La visión nacionalista de Friedrich
Y es que la obra del artista germano también tiene un componente nacionalista en una etapa compleja para la historia europea. Pocos años antes, las campañas de Napoleón habían conquistado buena parte de Europa. Durante esta fase, comenzó a cuajar una reivindicación de las tradiciones de los pueblos germanos. Décadas más tarde, ese sentimiento terminaría derivando en el nacimiento del Estado alemán moderno.
Para Friedrich, reivindicar sus raíces no solo era vestir a sus personajes con los trajes tradicionales germanos —prohibidos durante la Restauración— sino también dotar a sus paisajes de un marcado acento nostálgico cercano a lo sublime, un concepto estético que representaría de forma ideal su famosa obra “El caminante sobre el mar de nubes”.
Pero nosotros, en esta ocasión, nos quedamos con la placidez de una mañana soleada en la campiña alemana. A la sombra del roble, la figurita de un pastor revisa su rebaño en la orilla de una pequeña charca. Y al fondo, en el valle, se distingue la aguja de la iglesia del pueblo, otro de los motivos clásicos del pintor germano.
Nos desplazamos ahora hacia Eldena para disfrutar de otro de los cuadros más famosos de Friedrich. Inspirado en las ruinas de la abadía gótica de Eldena —que todavía hoy se mantienen—, el artista germano inauguró con esta obra otra faceta típicamente romántica: la ruina como alegoría nacionalista y nostálgica. ¿Y es que quién no siente un escalofrío al recorrer el templo de Apolo en Delfos, el Foro Romano, Machu Picchu o Chichén Itzá? Es el poder evocador de la ruina, que nos permite viajar en el tiempo sin movernos del sitio, imaginar un mundo perdido nunca olvidado.
De Eldena, nos vamos a la isla de Rügen a donde Caspar David viajó en varias ocasiones. Los biógrafos del pintor germano aseguran que este famoso cuadro titulado “Acantilados blancos en Rügen” sería un “cuadro de bodas” dedicado a Caroline, la mujer del pintor en uno de los primeros viajes que hizo la pareja tras casarse y establecerse en Dresde.
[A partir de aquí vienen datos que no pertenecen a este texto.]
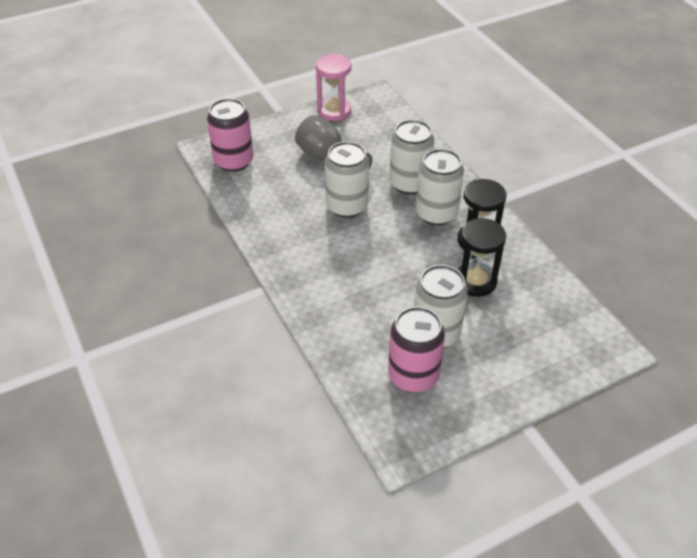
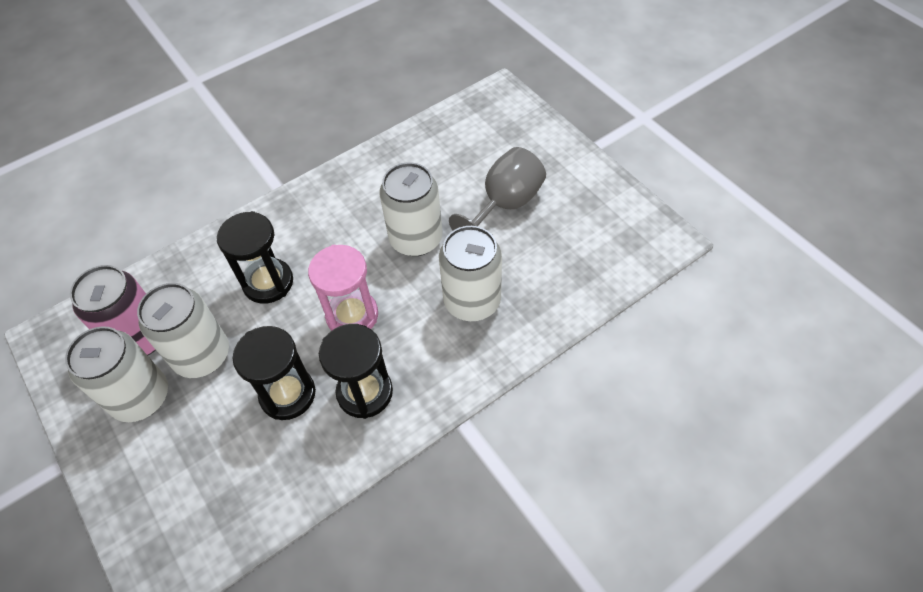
camera: 85 degrees right, 10 degrees up
(234, 161) = (480, 121): pink can -> none
(334, 111) = (610, 197): pink hourglass -> pink hourglass (352, 315)
(371, 292) = (268, 283): none -> black hourglass
(436, 214) = (414, 339): white can -> white can (141, 397)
La obra, de hecho, destaca por el tono blanco de los acantilados de piedra caliza de Wissower Klinken en la isla de Rügen que bien podrían simbolizar el enlace de la pareja. Aunque aparecen dos personajes masculinos, ambos serían la representación de la misma persona: el propio Friedrich en dos momentos de su vida. El enfoque en picado, la armonía cromática y la atmósfera de plácido ensueño han convertido esta obra en otra de las más apreciadas del genial paisajista.
Nuestro viaje por la Alemania romántica de C.D. Friedrich termina por donde empezó: en el Báltico. Pocos años antes de su muerte, el pintor alemán decide abordar una composición abiertamente simbólica sin perder de vista su amor por la representación del paisaje. Son cinco personajes a la orilla de un mar con cinco veleros. No es casualidad: cada personaje, y cada barco, representan un momento en el desarrollo de la vida.
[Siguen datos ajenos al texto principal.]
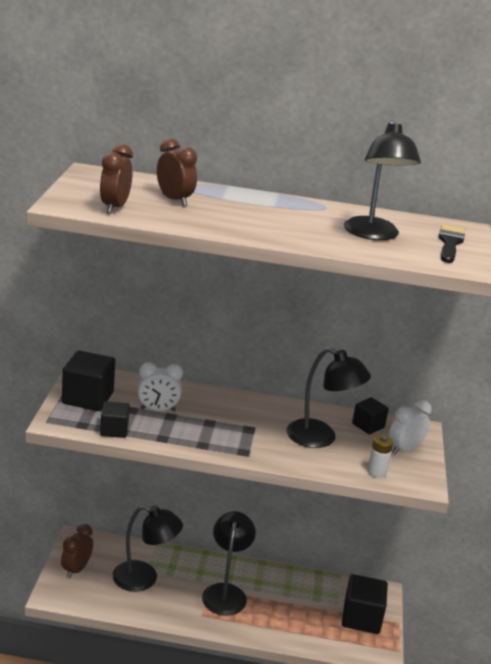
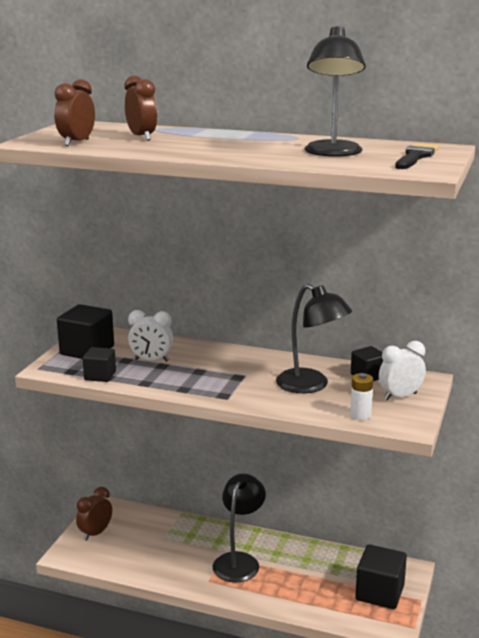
camera: 15 degrees right, 5 degrees down
(144, 579) = (160, 545): black lamp -> none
Buena parte de estos paisajes marinos reinterpretan la bahía de Greifswald, su ciudad natal, en la que abundan las marismas. Pese a que los pintores románticos rara vez completaban el cuadro al natural (para eso habría que esperar unas décadas hasta la llegada del plenairismo del los impresionistas) las referencias al entorno geográfico son constantes en la obra de Friedrich.
La figura masculina de espaldas sería una personificación del propio Friedrich, vestido con ropaje invernal pese al aparente buen tiempo. Los aparejos de pesca recogidos apuntan a esta figura que, alegoricamente, se dispone a subir a uno de los veleros que es el que le conducirá a su último viaje...
Los biógrafos del pintor clasifican esta obra como un “cuadro de despedida”, pero no es una despedida amarga ni tumultuosa. El mar está en calma, el día ha sido esplendoroso, los niños juegan —con una bandera, Friedrich no perdía oportunidad de reivindicar su patria—, y la pareja disfruta de una tarde apacible al borde del mar. La vida sigue.